We sat down with Afshin, our Engineering Intern, to talk about what he does here at Pixvana, 360 video quality, and company culture.
What do you do at Pixvana? Walk me through a day in your life here.
I work on assessing the perceptual quality of 360-degree videos, which is essentially measuring the effect of different projections on quality. Ideally, a 360 video is represented by a sphere, and the video must be mapped to a 2D plane—an equirectangular projection, for example—before encoding and streaming. There are various mapping projection methods, and at Pixvana we are working on novel projection methods that deliver high quality while requiring less bandwidth. It’s important to make sure that a projection provides a high quality viewing experience.
Designing and building a program that will accomplish objective quality assessments for 360 videos is not a straightforward task, especially for projections that have varying quality around the sphere. I research the most up-to-date quality assessment methods and try to design and implement reliable methods for the purpose of assessing quality.
What’s your background?
I studied Computer Engineering during undergrad and then got my Masters in Information Tech from Sharif University of Technology. I have been always interested in multimedia, particularly digital video. I am always trying to learn more about digital video and apply my knowledge to improve users’ quality of experience.
I’ve been researching multimedia networking, which is when we stream video over a network. Video streaming is very challenging, especially under difficult network conditions. My Master’s project focused on video streaming over Vehicular Ad Hoc Networks (VANET), and I designed a video encoding technique which is robust to lossy channel conditions of VANET.
Can you tell me a little bit about your work on adaptive 360-degree video streaming using layered coding?
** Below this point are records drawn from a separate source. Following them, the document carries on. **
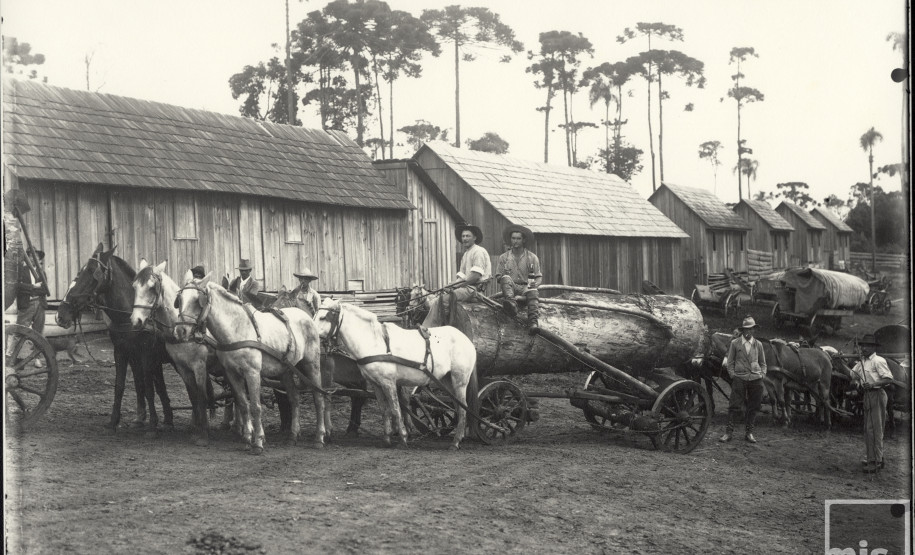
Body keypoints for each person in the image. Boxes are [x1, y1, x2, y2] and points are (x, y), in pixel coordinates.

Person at [423, 224, 491, 326]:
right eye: (463, 236)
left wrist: (455, 286)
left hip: (474, 290)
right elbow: (462, 277)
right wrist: (451, 285)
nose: (464, 238)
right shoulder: (466, 254)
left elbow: (475, 276)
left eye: (468, 236)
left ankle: (428, 328)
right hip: (466, 288)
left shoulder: (478, 251)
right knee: (439, 296)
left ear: (475, 238)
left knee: (441, 300)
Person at [850, 334, 894, 473]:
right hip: (867, 396)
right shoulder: (861, 362)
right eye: (861, 345)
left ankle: (876, 461)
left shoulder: (878, 360)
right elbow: (852, 375)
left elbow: (888, 379)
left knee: (875, 429)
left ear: (873, 347)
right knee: (868, 430)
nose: (863, 348)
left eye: (866, 345)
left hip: (877, 394)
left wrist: (873, 383)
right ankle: (872, 457)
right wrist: (838, 362)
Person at [720, 316, 767, 444]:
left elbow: (763, 363)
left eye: (751, 329)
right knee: (734, 405)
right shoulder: (735, 343)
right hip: (739, 378)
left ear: (754, 330)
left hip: (755, 378)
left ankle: (749, 433)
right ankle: (728, 433)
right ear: (742, 330)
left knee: (754, 406)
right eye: (746, 329)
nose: (748, 331)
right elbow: (730, 362)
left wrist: (762, 374)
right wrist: (732, 374)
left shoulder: (758, 345)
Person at [496, 224, 542, 330]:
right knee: (505, 278)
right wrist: (504, 274)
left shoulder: (532, 257)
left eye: (518, 238)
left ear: (523, 240)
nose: (515, 241)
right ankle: (511, 305)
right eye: (513, 238)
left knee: (533, 291)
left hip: (526, 289)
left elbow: (538, 277)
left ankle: (533, 323)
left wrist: (533, 285)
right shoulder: (504, 257)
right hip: (510, 290)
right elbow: (499, 278)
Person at [16, 248, 48, 367]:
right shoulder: (21, 271)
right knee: (19, 331)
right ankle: (14, 357)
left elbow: (45, 289)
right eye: (31, 256)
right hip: (26, 304)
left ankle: (37, 359)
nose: (34, 259)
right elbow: (17, 287)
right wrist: (33, 287)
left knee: (38, 333)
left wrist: (36, 289)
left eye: (37, 257)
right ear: (27, 258)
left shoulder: (41, 272)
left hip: (39, 304)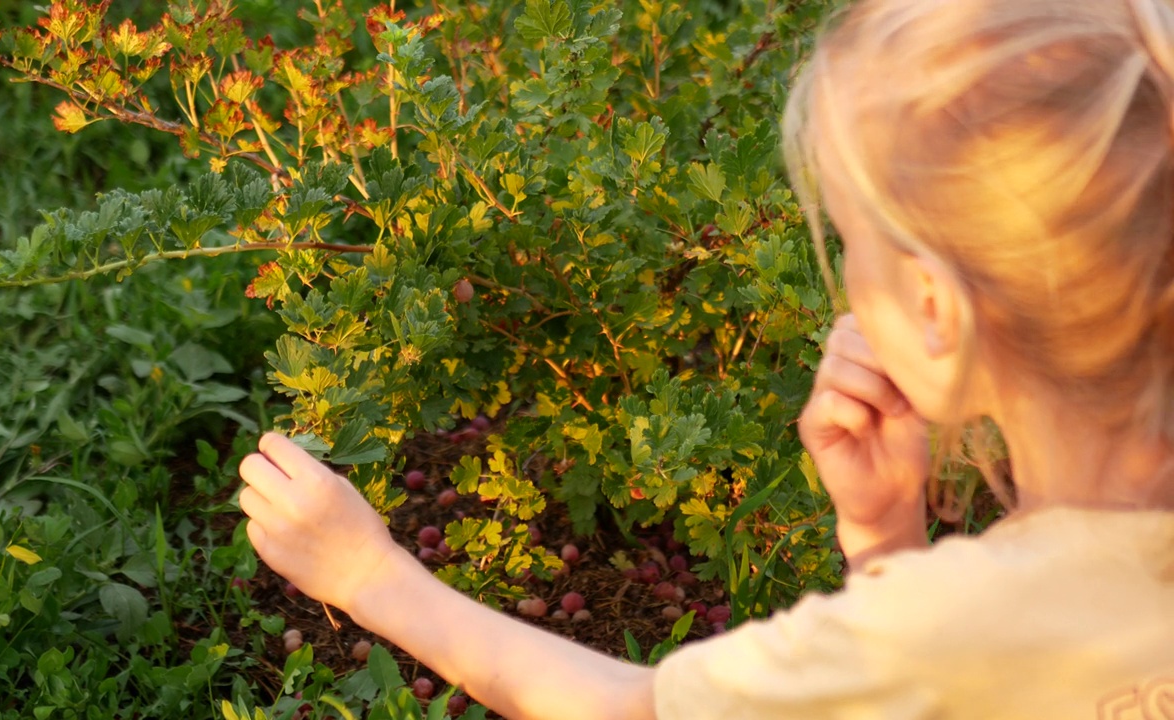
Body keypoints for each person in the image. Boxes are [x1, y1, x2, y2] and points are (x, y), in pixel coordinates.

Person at [236, 0, 1174, 716]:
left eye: (850, 240)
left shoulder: (959, 623)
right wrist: (887, 545)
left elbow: (635, 709)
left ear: (934, 311)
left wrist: (368, 577)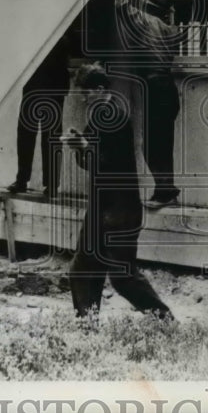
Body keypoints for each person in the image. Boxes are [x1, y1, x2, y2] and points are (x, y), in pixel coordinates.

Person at [64, 62, 173, 320]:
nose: (83, 99)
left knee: (123, 277)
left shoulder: (115, 117)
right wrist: (80, 145)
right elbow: (91, 163)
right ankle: (87, 327)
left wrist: (83, 146)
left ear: (100, 89)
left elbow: (109, 163)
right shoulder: (99, 116)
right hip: (101, 210)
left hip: (121, 213)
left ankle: (165, 320)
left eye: (86, 93)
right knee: (82, 271)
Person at [115, 0, 182, 209]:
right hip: (167, 88)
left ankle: (166, 192)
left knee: (152, 145)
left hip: (155, 87)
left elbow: (122, 6)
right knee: (163, 143)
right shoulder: (171, 29)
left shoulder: (147, 22)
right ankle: (165, 191)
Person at [8, 36, 70, 198]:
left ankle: (52, 184)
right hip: (33, 85)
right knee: (25, 134)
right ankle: (21, 180)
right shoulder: (33, 32)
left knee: (52, 137)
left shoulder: (60, 34)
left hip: (54, 87)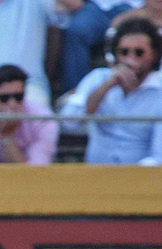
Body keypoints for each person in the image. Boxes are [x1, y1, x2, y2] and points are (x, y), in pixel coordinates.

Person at [66, 14, 162, 163]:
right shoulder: (98, 78)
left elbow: (159, 156)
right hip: (95, 173)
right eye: (124, 52)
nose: (130, 59)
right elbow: (69, 124)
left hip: (142, 175)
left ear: (154, 55)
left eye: (139, 52)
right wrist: (108, 85)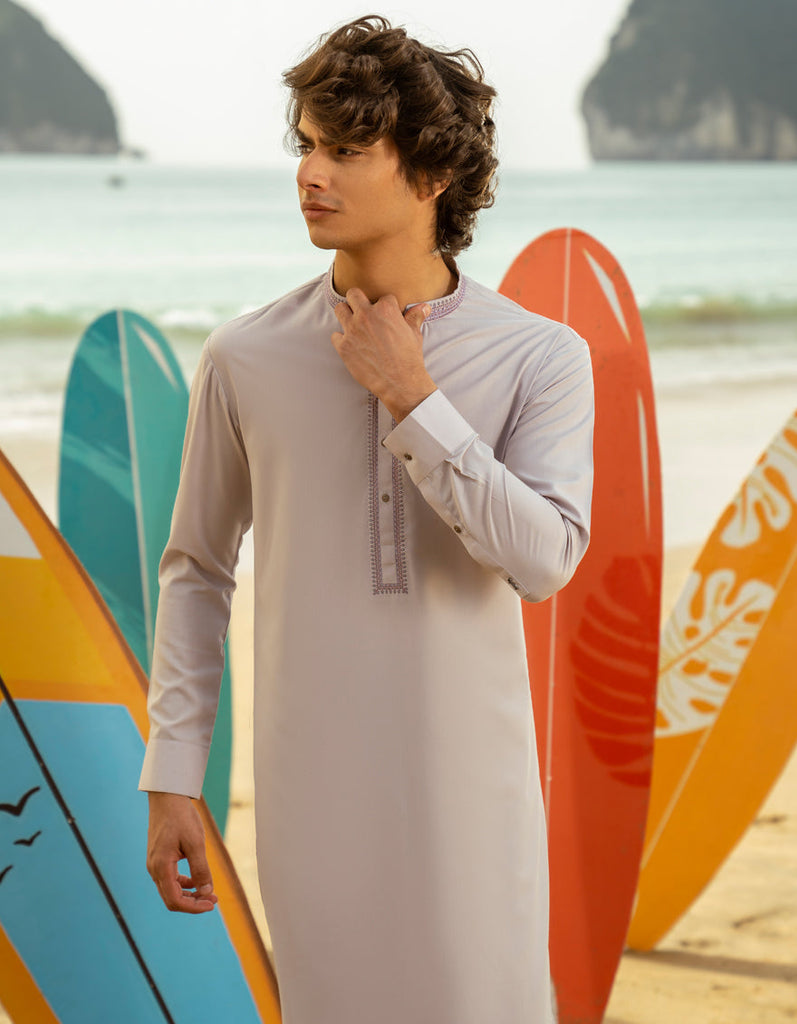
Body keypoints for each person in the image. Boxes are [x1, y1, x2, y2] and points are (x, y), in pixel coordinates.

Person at [140, 14, 593, 1024]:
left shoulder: (539, 357)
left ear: (432, 172)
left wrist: (413, 400)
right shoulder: (244, 355)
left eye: (345, 150)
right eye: (306, 144)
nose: (310, 173)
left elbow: (544, 560)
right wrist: (174, 775)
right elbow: (196, 569)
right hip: (310, 787)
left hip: (471, 788)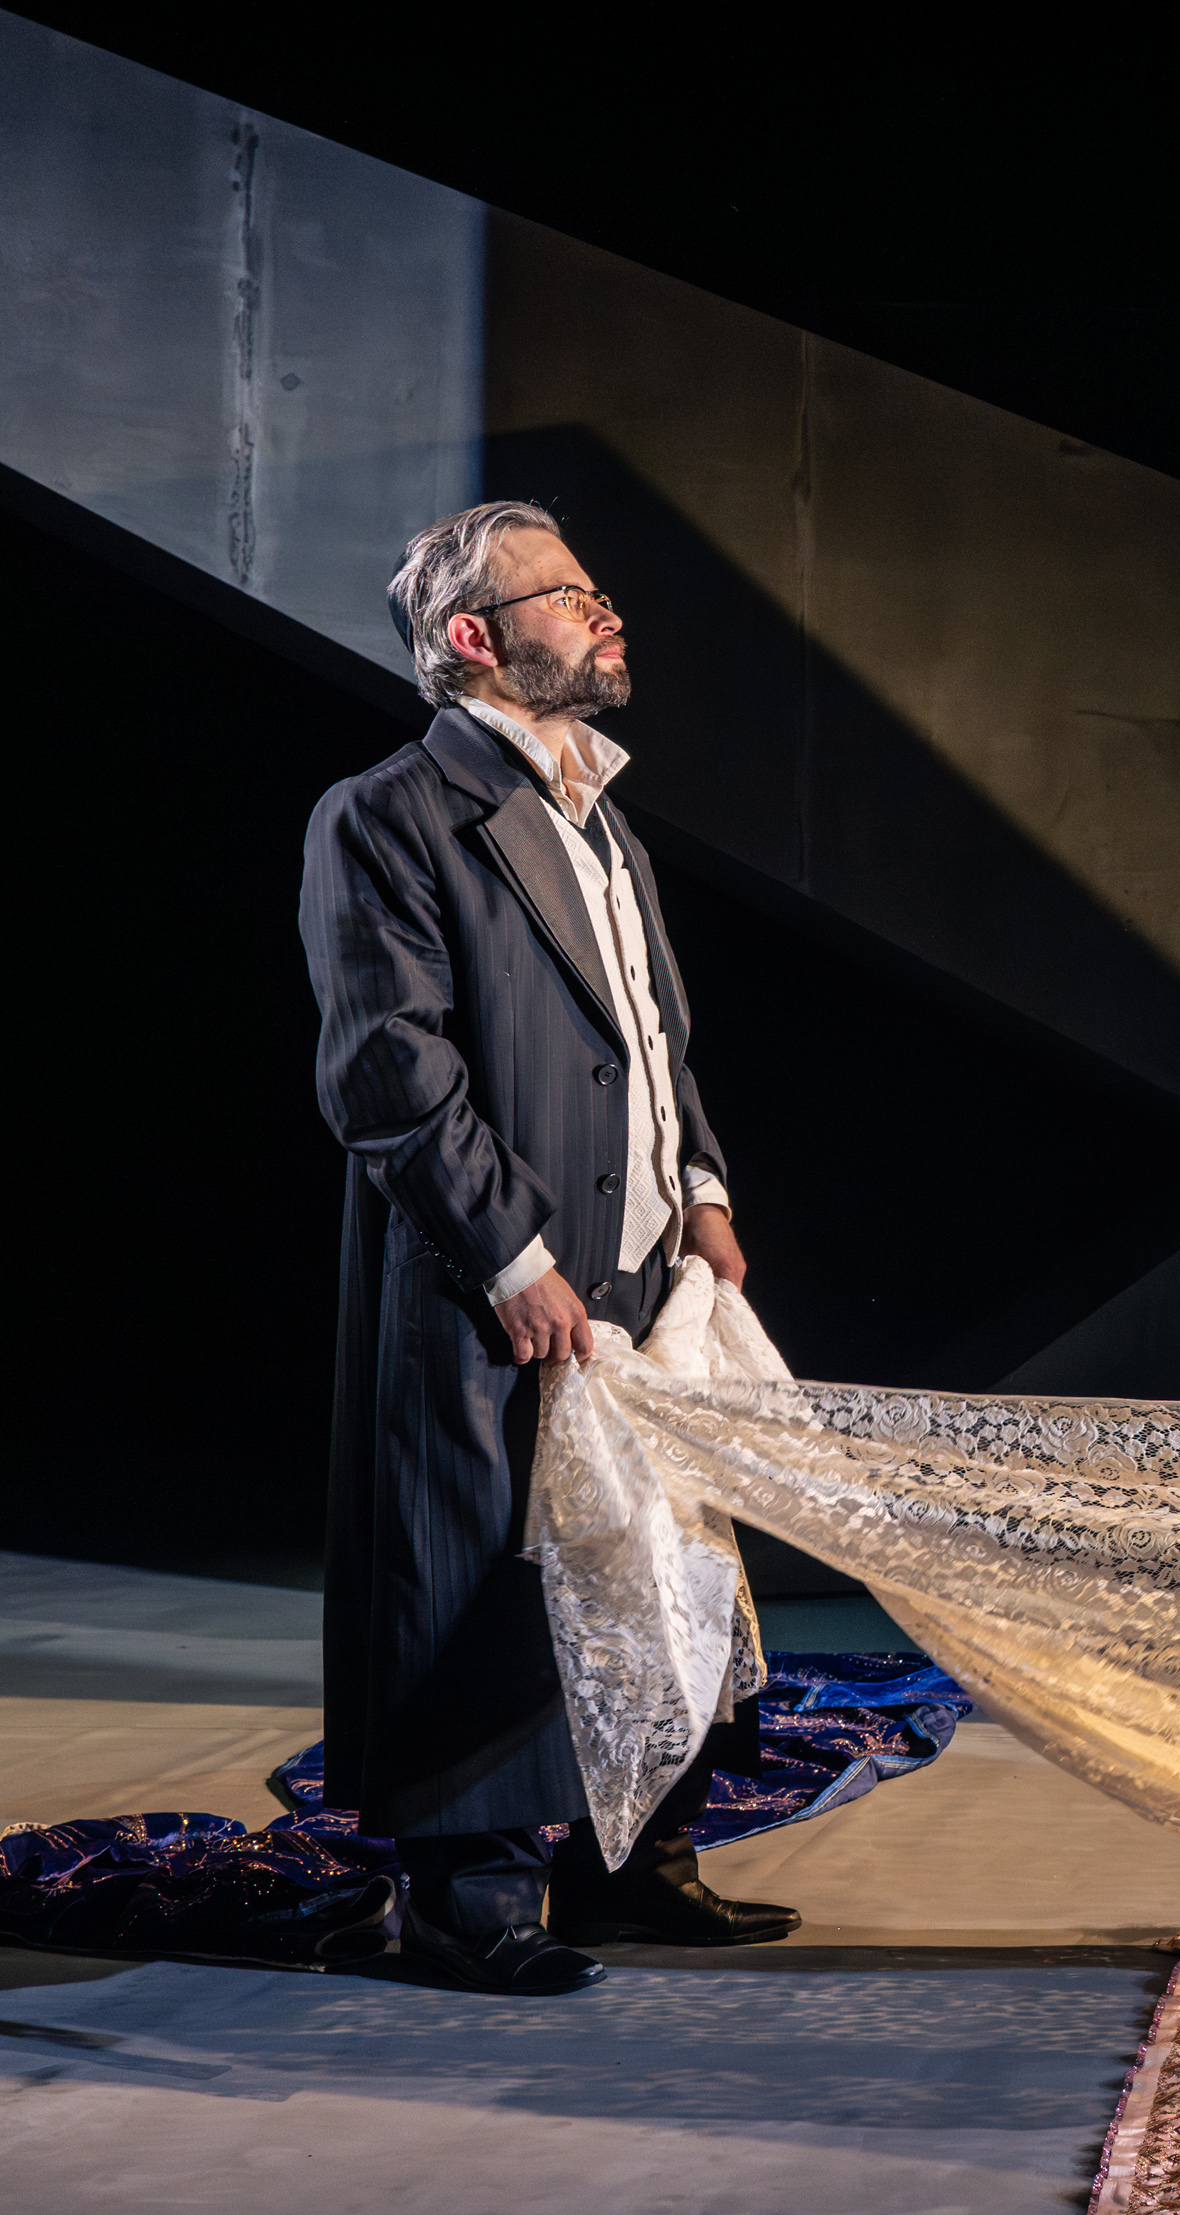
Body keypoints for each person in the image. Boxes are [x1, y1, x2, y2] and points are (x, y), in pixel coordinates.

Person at [300, 501, 798, 1990]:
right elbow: (389, 1069)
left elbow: (655, 1038)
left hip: (640, 1261)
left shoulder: (604, 817)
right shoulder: (389, 814)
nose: (605, 611)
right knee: (483, 1577)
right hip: (499, 1276)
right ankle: (470, 1908)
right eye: (569, 594)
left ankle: (635, 1867)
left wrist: (701, 1185)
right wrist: (513, 1259)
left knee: (653, 1568)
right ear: (473, 637)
My current PhD research at UT-Dallas is about improving the quality of experience for video streaming applications when network conditions are very dynamic, like cellular networks. With the recent advances in head-mounted displays (HMDs) and VR technologies, streaming 360 video has become feasible, but it is still not mature. Much work has been done on adaptive streaming of high resolution 360 videos to reduce bandwidth requirements, but there are still many unsolved problems. For example, there is a buffering problem in all existing adaptive 360 video streaming methods. The client-side cannot buffer video for longer durations than 2 seconds because a user’s future viewport, or viewing region, is not known for more than 2 seconds. Having short-duration buffering means that even with short-lived networks bandwidth drops and video playback stalls. These stalls have negative effects on the quality of experience. My poster shows a proposal for a method based on scalable video coding that solves this buffering problem. We received second place for best poster at the 2017 IEEE Virtual Reality Conference.
What drew you to VR? What do you find most compelling about X-Reality?
I believe that X-Reality (XR) is the next media. It will become more popular as head-mounted displays improve in terms of wider field-of-view (FoV) and higher pixel density. XR provides a close-to-reality experience at a low cost for users. For example, someone who wants to try riding a space shuttle can with XR. It has enormous applications in education, entertainment, and elsewhere.
What have you learned since starting at Pixvana? Have there been any big surprises?
The way that people at Pixvana work together has impressed me. Before joining Pixvana, I thought that this performance would be achievable only in a stressful environment, but working here is really different and we are progressing quickly on our projects in a cheerful atmosphere. I think that something that makes this possible is our regular goal-planning meetings and checking our progress by giving demos to the whole development team. This keeps us accountable to each other and ensures that we deliver.
What’s one of your favorite VR experiences?
I love watching 360 videos of experiences that are difficult to have in real life, like travelling to space or sitting in a fighter jet cockpit.
What’s next for you?
My next step is to continue my research on 360 video streaming and finish my PhD dissertation. I’ll have a clearer direction in my research after working with Pixvana, where I’ve been learning about many challenges and problems in this field. I just found out that my paper, which details experiments that we outlined in the poster, has been accepted at the Association for Computing Machinery’s annual conference on multimedia.
Thanks so much for taking the time to educate us about the cutting-edge research you’re doing, and best of luck finishing your dissertation!
About Afshin Taghavi Nasrabadi
Afshin is a Computer Science PhD student at the University of Texas at Dallas, where he researches multimedia and computer networks. He got his BSc from Isfahan University of Technology in Computer Engineering in 2011, and his MSc from Sharif University of Technology in Information Technology in 2013. After completing his Master’s, Afshin worked as a researcher at the Institute for Research in Fundamental Sciences, where he worked on performance evaluation of H.265 encoders and quality assessment of channel-distorted videos. Afshin loves music, especially classical music, and spends his spare time composing music and playing piano. His undergrad research project was about automated music composition using AI.